TESTO DA LEGGERE:

============================================================

Concorrenza digitale: gli effetti delle piattaforme cinesi di acquisti online sul commercio svizzero
Servizio comunicazione istituzionale
10 dicembre 2024
Secondo uno studio condotto dall'Università di San Gallo la maggior parte degli svizzeri effettua regolarmente acquisti su piattaforme online come Temu, che risulta essere la quarta più utilizzata in Svizzera, con un fatturato che si aggira tra i 600 e gli 800 milioni di franchi all'anno. Le Associazioni del commercio al dettaglio hanno chiesto al Consiglio federale di porre fine alla concorrenza sleale delle piattaforme online cinesi. Il Prof. Carmine Garzia, Professore a contratto presso la Facoltà di scienze economiche dell'Università della Svizzera italiana (USI), ha analizzato il fenomeno a "Il Faro del TG" (RSI)
Come spiegato dal Professor Carmine Garzia, le piattaforme di acquisto cinesi hanno più di un vantaggio rispetto ai loro competitor occidentali: "Il primo grande vantaggio riguarda il prezzo: le piattaforme cinesi hanno condizioni di approvvigionamento e aziende con cui collaborano che hanno costi estremamente bassi, pertanto riescono a fare dei prezzi molto concorrenziali. Il secondo elemento di vantaggio riguarda la penetrazione pervasiva nei canali online, che permette di attirare il consumatore che ha bisogno di un determinato prodotto. Il terzo elemento è il fatto che spesso si concentrano su prodotti che sono relativamente semplici e non di alto valore, per cui il consumatore non percepisce come un rischio l’acquisto proveniente dalla Cina o dal Sud-est asiatico".
Le notevoli differenze di prezzo tra i rivenditori asiatici e quelli occidentali sono dovute, come spiegato dal Professore dell'USI, a più fattori: "In primo luogo l'accesso a fornitori che spesso non sono direttamente accessibili dai venditori occidentali. Le piattaforme cinesi, inoltre, talvolta hanno delle produzioni dedicate, e ciò permette di avere dei prodotti a prezzo minore. Ancora, in alcuni casi esse riescono a ottimizzare anche la logistica e le transazioni, ottenendo condizioni con i provider delle transazioni finanziarie più favorevoli di quanto avvenga per altri rivenditori di dimensioni inferiori".

============================================================

[Voci archiviate]
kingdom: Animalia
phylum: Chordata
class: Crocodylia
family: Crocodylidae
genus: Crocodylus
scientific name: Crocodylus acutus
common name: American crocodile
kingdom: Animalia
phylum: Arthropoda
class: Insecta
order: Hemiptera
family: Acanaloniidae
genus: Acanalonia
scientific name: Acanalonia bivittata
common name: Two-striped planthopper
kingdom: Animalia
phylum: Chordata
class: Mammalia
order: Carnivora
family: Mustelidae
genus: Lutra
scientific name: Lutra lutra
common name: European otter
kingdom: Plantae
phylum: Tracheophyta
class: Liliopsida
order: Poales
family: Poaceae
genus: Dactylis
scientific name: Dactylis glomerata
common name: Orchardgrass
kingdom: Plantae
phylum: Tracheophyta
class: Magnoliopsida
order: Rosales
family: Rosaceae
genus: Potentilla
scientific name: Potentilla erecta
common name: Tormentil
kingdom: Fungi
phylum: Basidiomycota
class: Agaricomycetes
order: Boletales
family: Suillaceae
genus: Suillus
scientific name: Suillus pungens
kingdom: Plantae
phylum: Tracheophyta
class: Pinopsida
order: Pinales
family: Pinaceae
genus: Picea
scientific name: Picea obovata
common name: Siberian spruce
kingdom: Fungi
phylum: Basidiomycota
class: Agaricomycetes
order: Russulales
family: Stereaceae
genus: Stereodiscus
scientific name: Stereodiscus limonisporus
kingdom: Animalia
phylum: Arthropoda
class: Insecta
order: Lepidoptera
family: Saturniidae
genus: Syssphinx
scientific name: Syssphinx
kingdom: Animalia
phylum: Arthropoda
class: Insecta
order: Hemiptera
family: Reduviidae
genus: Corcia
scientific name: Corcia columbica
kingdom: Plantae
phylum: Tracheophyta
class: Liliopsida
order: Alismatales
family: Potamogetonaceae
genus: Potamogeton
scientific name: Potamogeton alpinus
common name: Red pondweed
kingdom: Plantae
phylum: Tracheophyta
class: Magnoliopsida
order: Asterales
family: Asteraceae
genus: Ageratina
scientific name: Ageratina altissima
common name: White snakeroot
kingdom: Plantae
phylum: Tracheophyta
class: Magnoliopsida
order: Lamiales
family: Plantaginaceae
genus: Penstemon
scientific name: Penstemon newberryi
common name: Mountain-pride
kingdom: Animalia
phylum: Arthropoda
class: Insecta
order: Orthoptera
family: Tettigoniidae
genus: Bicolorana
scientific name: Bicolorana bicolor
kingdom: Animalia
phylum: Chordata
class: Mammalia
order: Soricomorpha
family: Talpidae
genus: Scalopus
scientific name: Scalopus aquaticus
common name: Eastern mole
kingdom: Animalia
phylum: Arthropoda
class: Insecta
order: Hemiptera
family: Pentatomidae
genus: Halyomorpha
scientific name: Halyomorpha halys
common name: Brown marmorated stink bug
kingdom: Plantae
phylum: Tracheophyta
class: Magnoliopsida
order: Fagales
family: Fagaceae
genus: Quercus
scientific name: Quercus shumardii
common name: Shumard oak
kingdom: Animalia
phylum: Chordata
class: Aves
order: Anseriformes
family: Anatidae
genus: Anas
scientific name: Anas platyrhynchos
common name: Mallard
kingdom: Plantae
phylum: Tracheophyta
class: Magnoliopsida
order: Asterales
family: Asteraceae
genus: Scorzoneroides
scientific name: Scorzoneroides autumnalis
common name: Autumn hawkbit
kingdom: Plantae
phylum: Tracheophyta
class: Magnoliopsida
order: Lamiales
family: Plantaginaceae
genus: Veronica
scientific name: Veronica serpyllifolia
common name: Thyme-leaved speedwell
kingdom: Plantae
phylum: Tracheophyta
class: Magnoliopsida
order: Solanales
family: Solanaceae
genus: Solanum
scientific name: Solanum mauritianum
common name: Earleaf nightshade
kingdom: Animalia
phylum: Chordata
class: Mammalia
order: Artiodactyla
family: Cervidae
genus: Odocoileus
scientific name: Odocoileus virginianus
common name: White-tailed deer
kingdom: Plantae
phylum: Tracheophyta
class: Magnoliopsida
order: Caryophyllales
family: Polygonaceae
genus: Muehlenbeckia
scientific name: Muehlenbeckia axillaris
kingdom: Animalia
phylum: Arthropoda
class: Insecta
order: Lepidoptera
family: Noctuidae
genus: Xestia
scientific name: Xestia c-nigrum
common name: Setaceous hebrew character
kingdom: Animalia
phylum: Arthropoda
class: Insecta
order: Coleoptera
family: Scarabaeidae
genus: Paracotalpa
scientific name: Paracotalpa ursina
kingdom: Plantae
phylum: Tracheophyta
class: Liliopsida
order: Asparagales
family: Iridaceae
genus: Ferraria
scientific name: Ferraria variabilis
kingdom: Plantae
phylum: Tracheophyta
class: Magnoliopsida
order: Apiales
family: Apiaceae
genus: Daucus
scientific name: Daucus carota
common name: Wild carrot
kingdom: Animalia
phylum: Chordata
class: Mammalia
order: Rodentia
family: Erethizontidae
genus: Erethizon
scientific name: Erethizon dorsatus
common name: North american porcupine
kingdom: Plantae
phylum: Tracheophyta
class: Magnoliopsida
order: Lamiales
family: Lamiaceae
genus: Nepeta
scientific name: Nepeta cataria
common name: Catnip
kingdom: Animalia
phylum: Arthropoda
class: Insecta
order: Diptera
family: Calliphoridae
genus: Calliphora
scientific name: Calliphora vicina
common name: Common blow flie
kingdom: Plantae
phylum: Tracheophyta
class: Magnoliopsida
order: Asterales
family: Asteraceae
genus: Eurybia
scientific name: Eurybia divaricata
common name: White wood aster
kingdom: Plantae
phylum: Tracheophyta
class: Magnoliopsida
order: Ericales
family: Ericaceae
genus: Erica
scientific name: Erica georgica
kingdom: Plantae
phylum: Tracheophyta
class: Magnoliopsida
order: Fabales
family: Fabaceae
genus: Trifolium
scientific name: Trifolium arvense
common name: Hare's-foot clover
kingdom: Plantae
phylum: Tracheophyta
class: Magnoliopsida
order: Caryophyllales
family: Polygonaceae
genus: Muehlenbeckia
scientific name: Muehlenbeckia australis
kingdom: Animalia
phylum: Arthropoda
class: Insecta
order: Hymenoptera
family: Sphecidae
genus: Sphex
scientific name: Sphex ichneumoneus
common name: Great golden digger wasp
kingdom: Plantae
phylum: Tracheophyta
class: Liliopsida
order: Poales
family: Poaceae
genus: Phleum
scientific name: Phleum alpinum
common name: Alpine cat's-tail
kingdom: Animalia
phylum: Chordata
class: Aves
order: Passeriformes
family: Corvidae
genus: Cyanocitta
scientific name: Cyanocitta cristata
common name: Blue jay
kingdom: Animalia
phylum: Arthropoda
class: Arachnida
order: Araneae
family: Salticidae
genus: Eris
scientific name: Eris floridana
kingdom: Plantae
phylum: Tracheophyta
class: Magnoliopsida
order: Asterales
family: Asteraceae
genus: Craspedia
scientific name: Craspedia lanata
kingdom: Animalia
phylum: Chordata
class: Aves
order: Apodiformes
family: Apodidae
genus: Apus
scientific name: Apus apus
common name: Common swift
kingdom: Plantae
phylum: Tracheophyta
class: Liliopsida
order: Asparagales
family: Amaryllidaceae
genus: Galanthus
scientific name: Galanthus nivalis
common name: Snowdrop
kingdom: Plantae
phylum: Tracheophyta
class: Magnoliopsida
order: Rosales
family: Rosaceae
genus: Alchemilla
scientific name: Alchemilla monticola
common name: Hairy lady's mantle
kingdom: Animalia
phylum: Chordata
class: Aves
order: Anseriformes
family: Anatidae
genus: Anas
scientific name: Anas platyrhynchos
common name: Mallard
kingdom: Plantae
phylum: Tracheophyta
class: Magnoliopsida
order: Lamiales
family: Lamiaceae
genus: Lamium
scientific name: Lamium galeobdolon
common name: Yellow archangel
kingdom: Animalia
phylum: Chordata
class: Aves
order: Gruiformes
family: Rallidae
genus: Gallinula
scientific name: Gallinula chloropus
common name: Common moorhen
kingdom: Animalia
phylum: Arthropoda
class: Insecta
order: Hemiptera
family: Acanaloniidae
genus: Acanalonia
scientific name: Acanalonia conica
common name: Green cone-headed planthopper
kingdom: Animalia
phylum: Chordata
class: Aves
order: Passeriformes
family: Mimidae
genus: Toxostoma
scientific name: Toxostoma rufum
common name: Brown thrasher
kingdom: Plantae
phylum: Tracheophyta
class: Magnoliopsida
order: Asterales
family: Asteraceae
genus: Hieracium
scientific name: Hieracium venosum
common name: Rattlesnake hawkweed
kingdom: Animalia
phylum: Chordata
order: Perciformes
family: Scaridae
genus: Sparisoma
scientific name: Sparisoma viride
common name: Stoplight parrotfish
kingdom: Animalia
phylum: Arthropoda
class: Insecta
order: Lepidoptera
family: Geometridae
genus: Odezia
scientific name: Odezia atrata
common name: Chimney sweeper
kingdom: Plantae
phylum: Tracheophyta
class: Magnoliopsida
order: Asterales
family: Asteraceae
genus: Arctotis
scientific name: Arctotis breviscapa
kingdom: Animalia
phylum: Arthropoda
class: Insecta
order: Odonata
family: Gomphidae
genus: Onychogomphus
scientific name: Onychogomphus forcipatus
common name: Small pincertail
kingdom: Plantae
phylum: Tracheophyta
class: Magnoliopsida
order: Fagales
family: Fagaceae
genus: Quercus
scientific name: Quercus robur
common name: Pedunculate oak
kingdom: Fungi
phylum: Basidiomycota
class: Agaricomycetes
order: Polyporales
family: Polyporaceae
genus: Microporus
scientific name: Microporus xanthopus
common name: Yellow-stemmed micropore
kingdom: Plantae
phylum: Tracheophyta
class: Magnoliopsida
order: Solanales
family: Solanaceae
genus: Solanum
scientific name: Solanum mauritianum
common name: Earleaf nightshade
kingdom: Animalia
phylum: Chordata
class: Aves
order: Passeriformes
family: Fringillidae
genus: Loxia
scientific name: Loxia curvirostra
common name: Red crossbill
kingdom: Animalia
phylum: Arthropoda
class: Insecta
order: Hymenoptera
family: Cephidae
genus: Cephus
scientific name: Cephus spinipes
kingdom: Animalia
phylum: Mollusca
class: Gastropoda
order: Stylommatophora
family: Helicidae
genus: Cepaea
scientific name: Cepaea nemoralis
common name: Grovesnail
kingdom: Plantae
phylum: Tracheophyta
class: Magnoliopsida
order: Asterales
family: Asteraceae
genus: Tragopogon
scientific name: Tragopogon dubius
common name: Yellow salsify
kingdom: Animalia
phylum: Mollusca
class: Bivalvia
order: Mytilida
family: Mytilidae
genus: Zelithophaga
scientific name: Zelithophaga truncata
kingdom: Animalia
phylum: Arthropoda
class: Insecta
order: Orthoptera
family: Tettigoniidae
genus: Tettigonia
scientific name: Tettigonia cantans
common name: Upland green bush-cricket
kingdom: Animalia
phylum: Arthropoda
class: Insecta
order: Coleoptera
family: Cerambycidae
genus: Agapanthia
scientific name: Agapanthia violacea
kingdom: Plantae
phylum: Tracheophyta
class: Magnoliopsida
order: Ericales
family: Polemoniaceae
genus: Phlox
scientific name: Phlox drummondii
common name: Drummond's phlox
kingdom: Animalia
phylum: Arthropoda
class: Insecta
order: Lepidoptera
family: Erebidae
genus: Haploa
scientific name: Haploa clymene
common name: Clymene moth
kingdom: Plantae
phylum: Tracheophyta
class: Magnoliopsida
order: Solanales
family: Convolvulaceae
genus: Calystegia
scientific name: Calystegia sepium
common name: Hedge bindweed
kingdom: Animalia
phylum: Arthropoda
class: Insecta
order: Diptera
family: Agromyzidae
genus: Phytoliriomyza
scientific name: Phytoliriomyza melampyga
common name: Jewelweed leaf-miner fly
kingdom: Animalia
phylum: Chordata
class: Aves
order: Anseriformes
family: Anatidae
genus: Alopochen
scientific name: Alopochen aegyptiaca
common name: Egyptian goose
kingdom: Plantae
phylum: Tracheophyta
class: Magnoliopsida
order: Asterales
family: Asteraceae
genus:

============================================================

COMPITI DA SVOLGERE:
- a) Nell'articolo sulle piattaforme cinesi di acquisti online, quale posizione occupa Temu tra le piattaforme più utilizzate in Svizzera?
- b) Le affermazioni seguenti concordano con l'articolo sulle piattaforme cinesi di acquisti online? Rispondi sì o no per ciascuna, citando le parole decisive del testo.
(i) Lo studio sugli acquisti online degli svizzeri è stato condotto dall'Università della Svizzera italiana.
(ii) Le piattaforme cinesi si concentrano spesso su prodotti semplici e non di alto valore.
(iii) Le piattaforme cinesi talvolta hanno produzioni dedicate.
- c) Prosegui l'articolo sulle piattaforme cinesi di acquisti online dal punto in cui si ferma.
Queste voci provengono da un'altra fonte.

RISPOSTE AI COMPITI:
- a) È la quarta più utilizzata in Svizzera.

- b)
(i) No: "Secondo uno studio condotto dall'Università di San Gallo".
(ii) Sì: "spesso si concentrano su prodotti che sono relativamente semplici e non di alto valore".
(iii) Sì: "talvolta hanno delle produzioni dedicate".

- c)
Il Professor Garzia si è poi detto scettico in merito a un possibile intervento dello Stato per limitare con la tassazione l’e-commerce, in quanto se da un lato la Svizzera importa prodotti dalla Cina e dalle regioni limitrofe, è anche vero che questi Paesi sono i principali destinatari dell’importazione dell’alta orologeria svizzera.
Un ulteriore elemento messo in risalto dal Professore è la capacità delle piattaforme cinesi di fare marketing digitale: "Queste piattafome sono capaci di far comparire l’annuncio giusto in seguito a una nostra ricerca, inserendo l’annuncio giusto nel nostro feed in base ai nostri interessi. Questo dimostra che le aziende in questione non sono solo competitor a basso costo, ma aziende capaci di sviluppare un’efficace strategia di marketing digitale, capaci di lavorare sui dati e sui profili dei consumatori". Secondo il Professor Garzia, poiché non possono essere contrastate sul campo dei prezzi, è proprio su questo aspetto che tali aziende andrebbero contrastate dai competitor occidentali.
"Dobbiamo metabolizzare il fatto che alcune categorie di prodotto verranno acquistate su piattaforme sulle quali il criterio di scelta sono prezzo e tempo di consegna, ed è difficile che il mercato locale possa mantenere questa parte del commercio. Tuttavia, i piccoli commerci e i centri commerciali hanno una prospettiva in altre tipologie di prodotti. Un intervento dello Stato sarebbe molto complesso", ha concluso il Professore.